I used to serve coffee to Huey Newton. Now, this may not immediately seem relevant to André Leon Gray's show of new work, figment of the pigment, at Flanders Gallery in Raleigh, which is, after all, the subject of this review, but I'm going to stay with it for a moment. I was working at the Stevenson College coffee shop at UC Santa Cruz where Newton was studying. He used to come in and order these massive espresso drinks. My memory of Newton says something about how our neural pathways become hardwired with idiosyncratic meaning packets that remain dormant until reawakened by a given stimulus. Case in point: It's almost impossible for me to think about Huey Newton without calling to mind that he's always gonna want four shots of espresso in his cup. Said he'd gotten used to drinking it that way in Cuba.
I think Gray counts on this phenomenon in his work. And by counting, I mean numerically. Gray's works are densely packed, impeccably constructed amalgams designed to generate associative meanings that accumulate in direct proportion to the amount of time a viewer is willing to take to absorb them. It's no accident that I invoke an equational structure to talk about Gray's art. The more I look at his works, the more they seem like conceptual equations designed to both record selective components of memory and experience and consider what it means to be African-American at this particular moment in history. Indeed, one theorem makes an appearance in many of the works in this show. It reads as follows:
x(N – 3/5) ≠ C
It's an equation about inequality, the centerpiece of which echoes the "three-fifths compromise" of 1787, which pertained to the taxation and representation of nonwhite people under the Constitution of the new United States. Every time it appears in one of Gray's works it serves as an elegiac coda. It signals the unspeakable, abbreviating the highest degree of injustice without allowing us to escape it.

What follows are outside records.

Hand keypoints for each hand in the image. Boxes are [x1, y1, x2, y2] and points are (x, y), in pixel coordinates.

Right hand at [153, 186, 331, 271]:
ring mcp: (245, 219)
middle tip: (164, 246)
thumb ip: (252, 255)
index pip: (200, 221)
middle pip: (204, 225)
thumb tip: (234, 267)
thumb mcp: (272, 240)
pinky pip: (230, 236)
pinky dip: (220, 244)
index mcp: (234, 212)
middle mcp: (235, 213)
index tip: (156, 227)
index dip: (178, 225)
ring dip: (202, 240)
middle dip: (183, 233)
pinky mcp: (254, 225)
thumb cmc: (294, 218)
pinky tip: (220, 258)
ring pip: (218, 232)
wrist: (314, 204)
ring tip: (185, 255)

Gray's equation first appears in "Head Full of Doubt," a mixed-media installation that includes a geometric patchwork of multicolored textbooks upon which is affixed a small chalkboard containing the aforementioned theorem. Below, large block letters spell out the word EXI[S]T. The S is offset from the word, giving rise to a paradoxical meditation on being and (in)visibility. On the floor is a child's school desk boxed in by a white picket fence. On the desk is a textbook titled "A History of the United States," upon which "This class is boring" has been scrawled in white. Of course, the word "class" cuts a double meaning here, suggesting both school class and social class. History is made to fold in upon itself in this piece, imploding Gray's memories of life in the "Wack County" school district with the echo of Lyndon Johnson's Civil Rights Act of 1964 as it resonates against the recent Wake County School Board's decision to end its diversity policy.

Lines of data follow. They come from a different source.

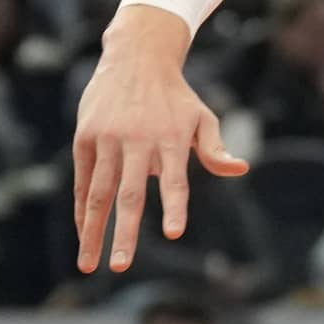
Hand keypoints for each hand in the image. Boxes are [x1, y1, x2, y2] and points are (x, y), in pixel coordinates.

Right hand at [72, 6, 247, 272]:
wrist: (138, 56)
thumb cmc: (175, 96)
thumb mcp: (201, 117)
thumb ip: (215, 149)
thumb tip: (241, 169)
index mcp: (170, 138)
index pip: (175, 179)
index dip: (174, 205)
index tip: (174, 232)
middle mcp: (137, 140)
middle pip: (130, 194)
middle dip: (125, 233)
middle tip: (122, 267)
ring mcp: (108, 139)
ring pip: (99, 193)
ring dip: (93, 232)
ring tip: (91, 265)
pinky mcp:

Space prohibits me from outlining the seemingly unlimited meaning packets to be uncovered in each of the works in this show. Constructs exist within constructs. The spark for my Newton flashback was a piece called "What Does Revolution Sound Like?" which incorporates an empty wicker chair like the one that appears in the iconic photo of the Black Panther leader circa 1965. The piece also sparks associations to Muhammad Ali and a host of artists—Jean Michel Basquiat, Andy Warhol, Nadine Robinson, William Cordova, David Hammons and Satch Hoyt, to name a few. A key feature of this work is a massive oval painting with Napoleon Bonaparte reimagined with African features. The work is done in tar, which in Gray's handling, comes off with an astonishing painterly quality. Gray's use of this medium reveals much about preconceptions about color. Tar, in this equation, does not equal black. Gray brings out sepia tones, coffee shades and warm chocolatey browns. The tar paintings anchor the gallery space due to their sheer scale as well as their fascinating visual effect—the dark rich depth, sheen and tonality of the material. It upends our preconceptions about blackness, revealing, as the show's title suggests, that color is an equation of the imaginary.